Action item:
A faithful copy of the listing below is needed, one that contains no pictures.

Supplied information:
:::::

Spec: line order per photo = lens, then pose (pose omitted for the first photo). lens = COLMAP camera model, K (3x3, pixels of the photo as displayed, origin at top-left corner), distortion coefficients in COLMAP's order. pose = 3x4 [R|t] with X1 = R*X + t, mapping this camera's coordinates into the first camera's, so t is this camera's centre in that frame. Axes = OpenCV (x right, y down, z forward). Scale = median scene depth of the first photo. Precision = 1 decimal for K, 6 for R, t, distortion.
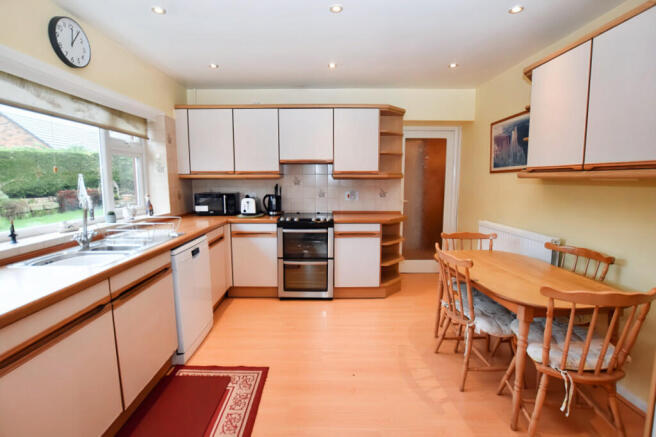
lens RADIAL K [[315.9, 0, 316.9], [0, 315.9, 209.7], [0, 0, 1]] dist [-0.001136, -0.012172]
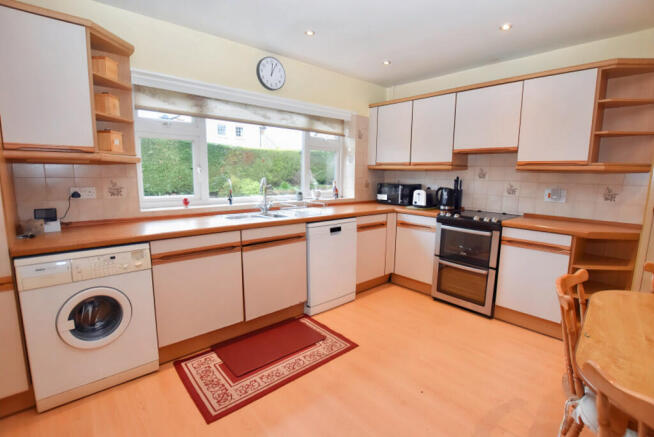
lens RADIAL K [[314.9, 0, 316.0], [0, 314.9, 209.7], [0, 0, 1]] dist [-0.001136, -0.012172]
pose [[0.671968, 0.103658, -0.733290, 0.309027], [-0.091482, 0.994191, 0.056706, -0.000996], [0.734908, 0.028978, 0.677547, 0.104564]]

:::::

Expected answer:
Spec: line order per photo = lens, then pose (pose omitted for the first photo). lens = COLMAP camera model, K (3x3, pixels of the photo as displayed, origin at top-left corner), distortion coefficients in COLMAP's order. pose = 3x4 [R|t] with X1 = R*X + t, mapping this camera's coordinates into the first camera's, so t is this camera's centre in that frame. Axes = OpenCV (x right, y down, z forward). Scale = median scene depth of the first photo. Precision = 1 decimal for K, 6 for R, t, distortion.
lens RADIAL K [[315.9, 0, 316.9], [0, 315.9, 209.7], [0, 0, 1]] dist [-0.001136, -0.012172]
lens RADIAL K [[314.9, 0, 316.0], [0, 314.9, 209.7], [0, 0, 1]] dist [-0.001136, -0.012172]
pose [[0.671968, 0.103658, -0.733290, 0.309027], [-0.091482, 0.994191, 0.056706, -0.000996], [0.734908, 0.028978, 0.677547, 0.104564]]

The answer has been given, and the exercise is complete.